Lloyd claims that all encounters between human beings are infected by the master/slave relation. Lloyd takes the grammar that emerged out of the Black Lives Matter movement and has circulated on social media —Black rage, Black love, Black family, Black futures, Black magic — and creatively ties them together to develop a philosophy centered on building a world that is radically free and beautiful.

These terms provide the foundation for a philosophy of Black dignity, because, as Lloyd explains, “understanding dignity in movement contexts, dignity in motion, sheds light on all the concepts that are part of the new moral vocabulary emerging around Black Lives Matter, and helps us see the coherence of this vocabulary.” “Black rage names rage directed at anti-Blackness” that generates solidarity and collective struggle against domination; “Black love” is love directed toward comrades engaged in the struggle against domination; “Black family” challenges the white patriarchal conceptions of the family while also framing family along the lines of affinity and solidarity through communal struggle; “Black futures” explores the eschatological horizon of the impossible — that is, a world free from domination; and “Black magic” explores the spirituality that makes possible the impossible, fostering the struggle against domination. For each one of these five topics, Lloyd dedicates a chapter.

The final portions of Lloyd’s book are dedicated to imagining a collective struggle for liberation and answering the question of how to live with dignity now. If dignity is the struggle against domination, Lloyd claims that the goal is “tautologically, the abolition of systems of domination.” In other words, struggling against domination means we become abolitionists. If we are struggling against the world’s systems of domination, then we must work toward the abolition of these systems that constitute our world. So, as far as Lloyd is concerned, one does not simply have dignity as much as one performs dignity through the struggle to be human. Lloyd explains that this struggle is performed on the ontological rather than ontic register.

The ontic struggle is aimed at a particular object, whereas the ontological struggle is aimed at all that constitutes the world — namely, domination. For Lloyd, anti-Blackness is “at the center of everything, for everyone. It leads to police violence but also to odd looks from colleagues; it leads to mass incarceration but also makes Black bodies especially vulnerable to disease. And it makes Black people confused about who we are.” Even when we begin to imagine a future freed from anti-Black domination, “every description is contaminated by the present.” Therefore, one must set the horizon of freedom at the “end of the world,” and struggle for a new world freed from this domination.

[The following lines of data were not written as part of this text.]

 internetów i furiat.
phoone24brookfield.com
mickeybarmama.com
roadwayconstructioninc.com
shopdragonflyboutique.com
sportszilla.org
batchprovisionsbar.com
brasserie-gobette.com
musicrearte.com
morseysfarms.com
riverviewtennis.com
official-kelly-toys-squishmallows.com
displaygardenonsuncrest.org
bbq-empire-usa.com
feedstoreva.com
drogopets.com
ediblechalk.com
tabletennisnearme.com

For an example of an ontic struggle, suppose my aim was to “end mass incarceration.” Lloyd would ask: What would prevent a new form of racialized social control from emerging in its place? Ontic struggle is not bad; it is simply not looking to end the domination that makes racialized social control possible. Therefore, the struggle against domination implies a struggle against the entire order of things.

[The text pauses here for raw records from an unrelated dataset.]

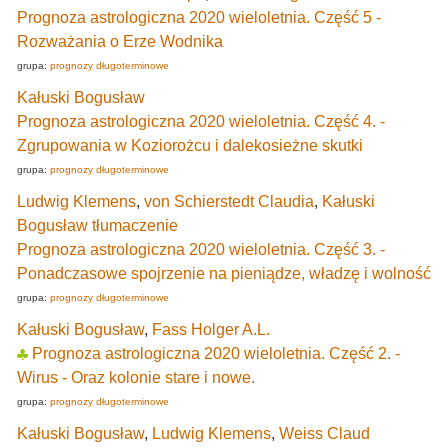
Prognoza astrologiczna 2020 wieloletnia. Część 5 -
Rozważania o Erze Wodnika
grupa:
prognozy długoterminowe
Kałuski Bogusław
Prognoza astrologiczna 2020 wieloletnia. Część 4. -
Zgrupowania w Koziorożcu i dalekosieżne skutki
grupa:
prognozy długoterminowe
Ludwig Klemens
,
von Schierstedt Claudia
,
Kałuski
Bogusław tłumaczenie
Prognoza astrologiczna 2020 wieloletnia. Część 3. -
Ponadczasowe spojrzenie na pieniądze, władzę i wolność
grupa:
prognozy długoterminowe
Kałuski Bogusław
,
Fass Holger A.L.
Prognoza astrologiczna 2020 wieloletnia. Część 2. -
Wirus - Oraz kolonie stare i nowe.
grupa:
prognozy długoterminowe
Kałuski Bogusław
,
Ludwig Klemens
,
Weiss Claud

As I was reading Black Dignity, I couldn’t help but think about the centrality of struggle in the thought of theologian James H. Cone. The cornerstone of Cone’s theology is liberation, which he understands as the “freedom to rebel against all powers that threaten human life.” Indeed, Cone writes in Spirituals and the Blues, “black history is also a record of black people’s resistance, an account of their perceptions of their existence in an oppressive society.” Lloyd agrees with Cone’s emphasis on the relationship between freedom and resistance. Yet, Lloyd creatively integrates “dignity” into this network of themes, arguing that struggling against domination is performing dignity.

Reading Lloyd’s book reminded me that whether liberation is understood politically or theologically (or both), it is a term primarily concerned with one’s freedom to resist and exist with dignity in the world.